The Maragatos, an ancient travelling community from the Maragatería region in León, had been transporting goods between the northwest coast and the interior of Spain since at least the 18th century. Using carts and mules, they carried salt and fish to Madrid and brought goods back to the coast. Their name is believed by some to come from “mar a gatos” — from the sea to the “cats” (a nickname for Madrid’s inhabitants) — although its exact origin remains uncertain.
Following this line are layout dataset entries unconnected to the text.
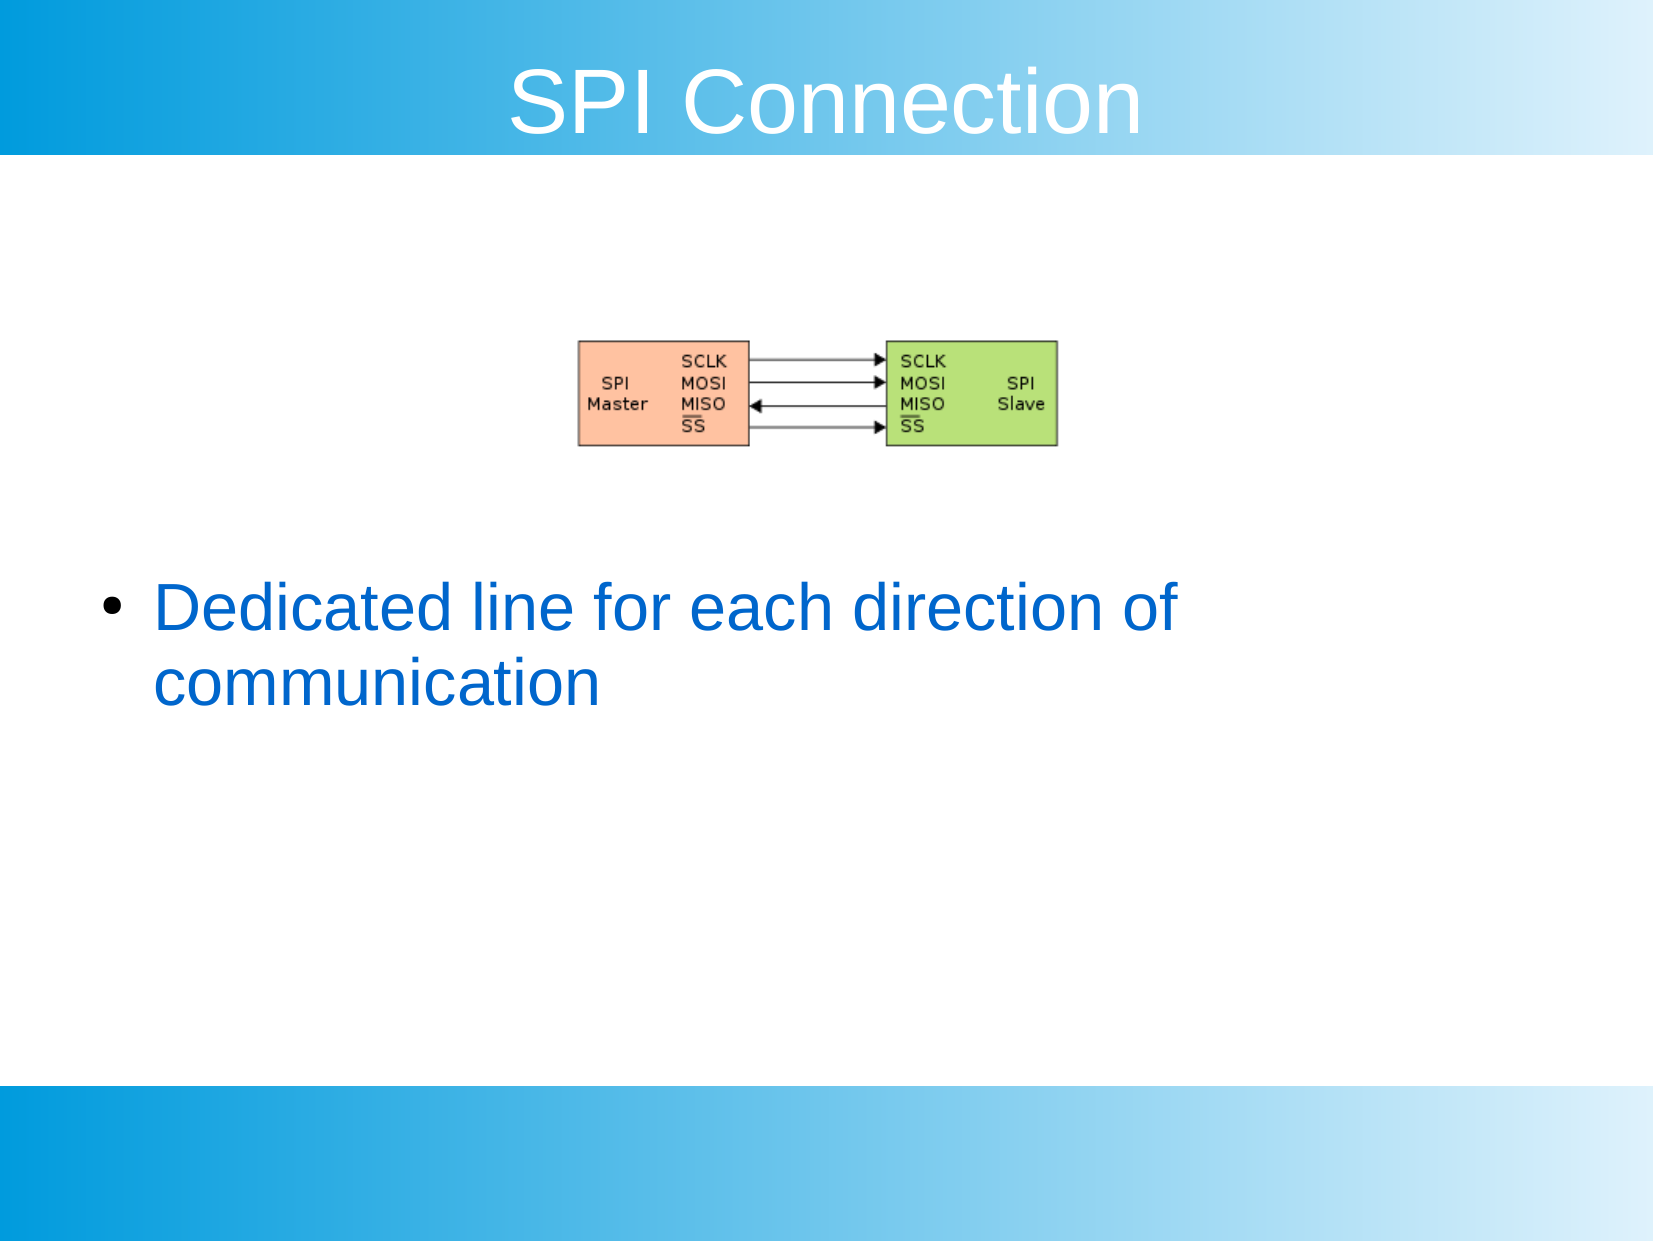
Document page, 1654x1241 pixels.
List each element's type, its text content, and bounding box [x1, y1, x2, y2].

picture [548, 314, 1096, 486]
list Dedicated line for each direction of communication [82, 570, 1571, 1010]
title SPI Connection [82, 49, 1571, 155]
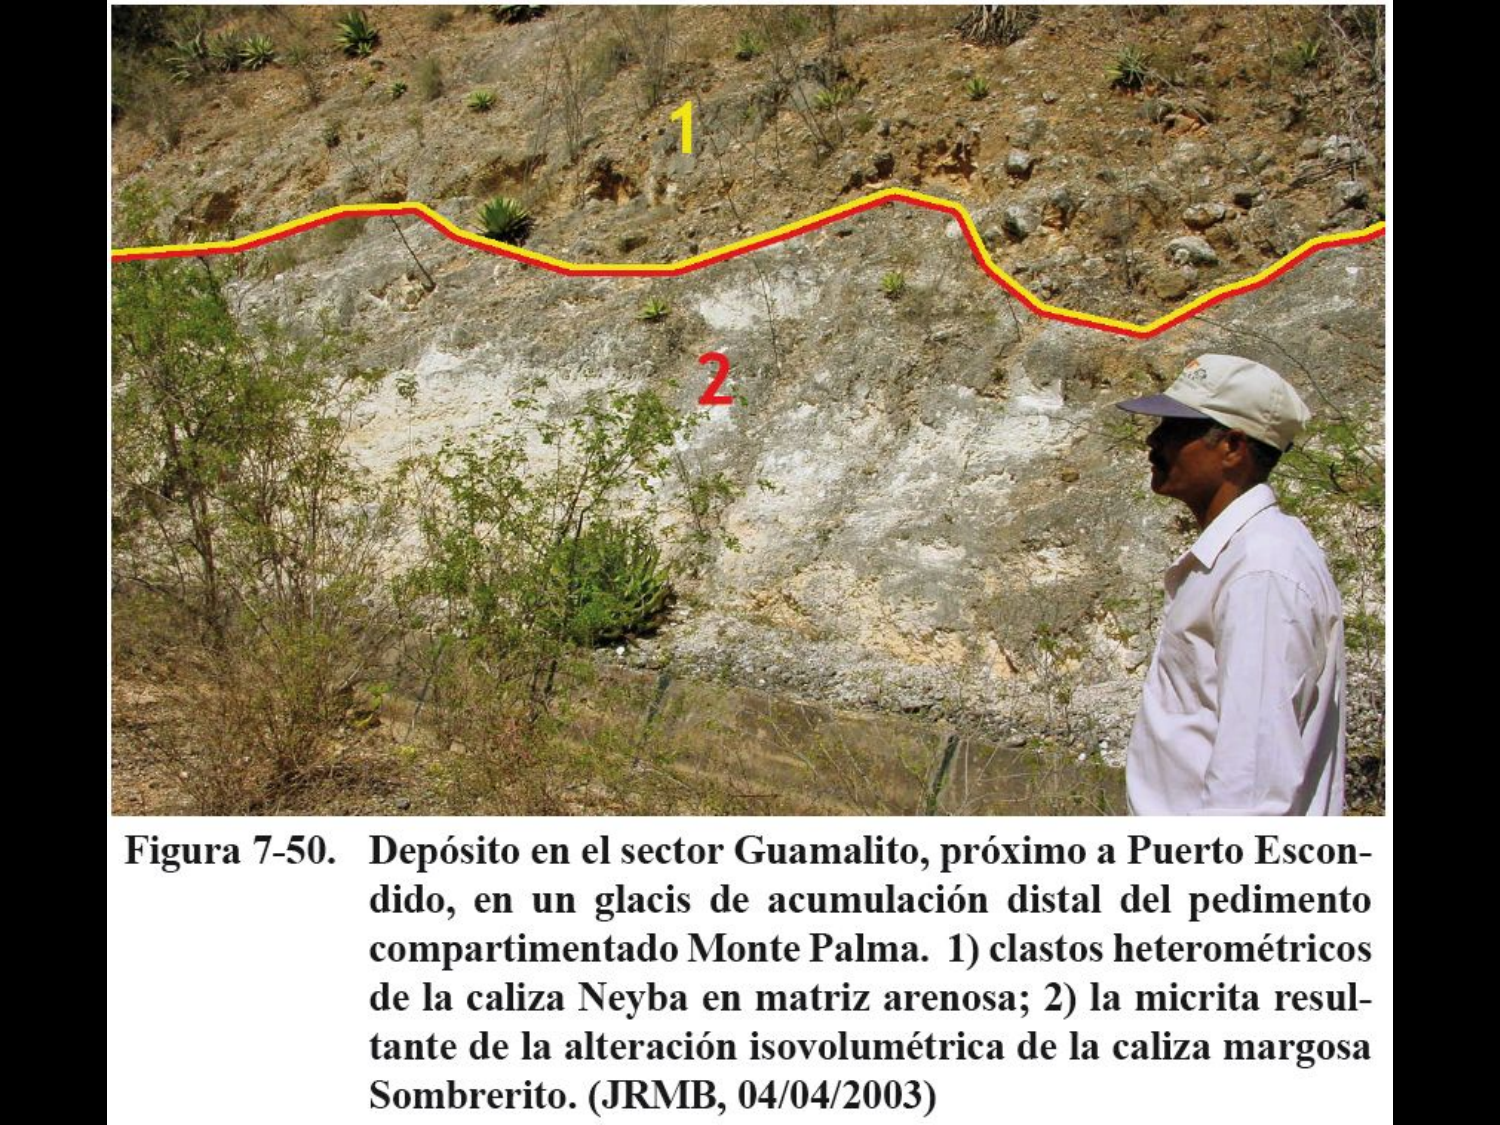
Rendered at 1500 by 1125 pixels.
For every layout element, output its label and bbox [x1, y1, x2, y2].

picture [107, 0, 1393, 1125]
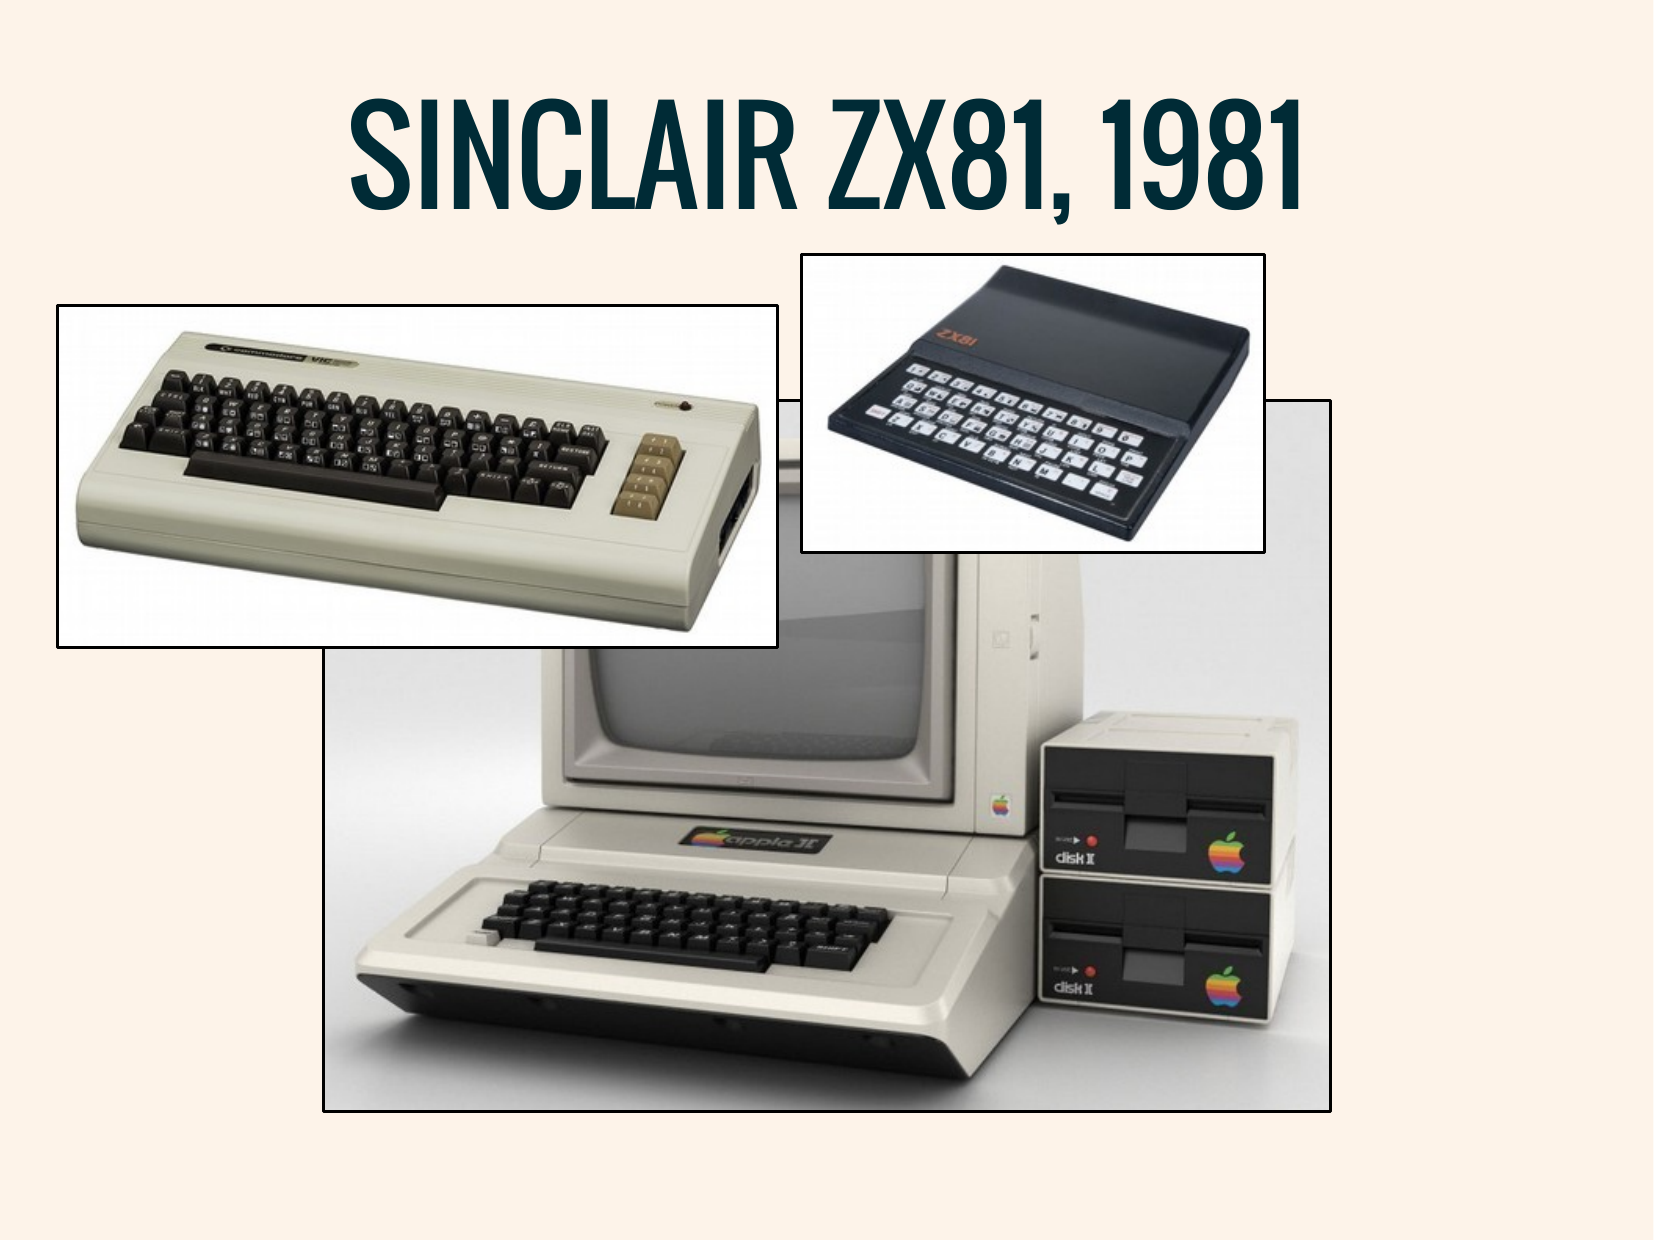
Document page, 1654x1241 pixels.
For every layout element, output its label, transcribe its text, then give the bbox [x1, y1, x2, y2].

picture [324, 401, 1329, 1111]
title Sinclair ZX81, 1981 [82, 49, 1571, 257]
picture [803, 256, 1264, 551]
picture [59, 307, 776, 647]
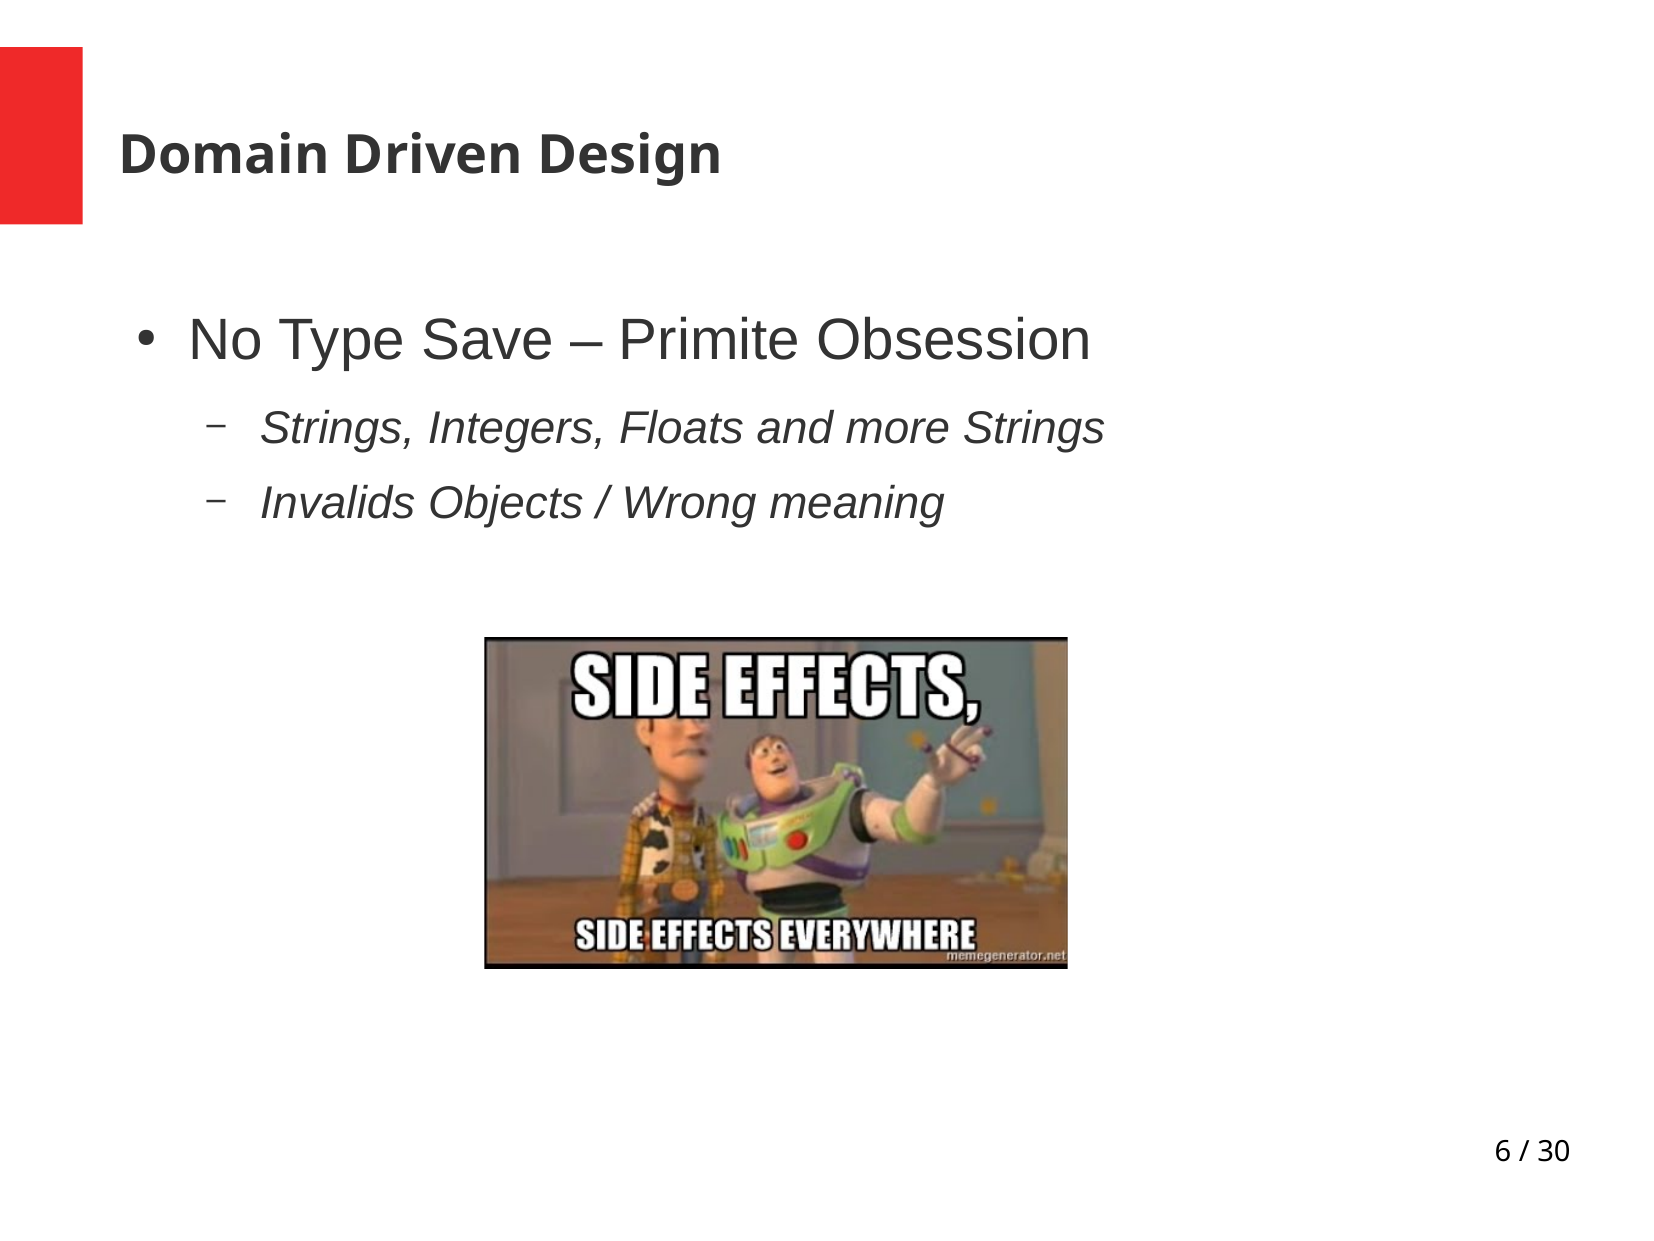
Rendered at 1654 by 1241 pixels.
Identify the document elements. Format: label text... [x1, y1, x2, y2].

list No Type Save – Primite Obsession Strings, Integers, Floats and more Strings Invalids Objects / Wrong meaning [118, 307, 1536, 1027]
picture [484, 637, 1068, 969]
title Domain Driven Design [118, 49, 1571, 257]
🌊 THE RECENT HISTORY: FISHING AS SURVIVAL
In the early 17th century, Muros was devastated by the French. The town was destroyed and fell into poverty. Once again, the estuary became its salvation.
Fishing remained the backbone of survival. Despite everything, the importance of the Muros estuary never faded. By the late 18th century, it attracted foreign industrialists, mainly from Cantabria and Catalonia, who introduced a new model of maritime exploitation closely linked to ports, ships, and trade.
New salting techniques such as pressing, and later the development of the canning industry, transformed traditional ways of working with the sea. From early on, tensions arose as large-scale industry threatened small local producers. The so-called “fomentadores” — Catalan industrial promoters — drove the economic expansion of Galicia’s coastal industry, marking the transition towards canning and a major economic boom that continued into the 20th century.
⚓ OVEREXPLOITATION AND DECLINE
The estuary became filled with factories and boats, and what once looked like prosperity eventually turned into collapse. Lack of control led to overexploitation, and the ecosystem could no longer sustain itself.
By the early 20th century, sardine stocks were nearly extinct, making export impossible. One by one, salting factories fell into ruin. Today, their remains can still be seen along the coast, some of them later repurposed as prisoner camps during the Spanish Civil War, such as those in Anido and Joaquín Vieta.
Since the 1960s, fishing activity has revived thanks to improvements in deep-sea fishing. Muros remains, as always, deeply connected to the sea, its boats, and its port.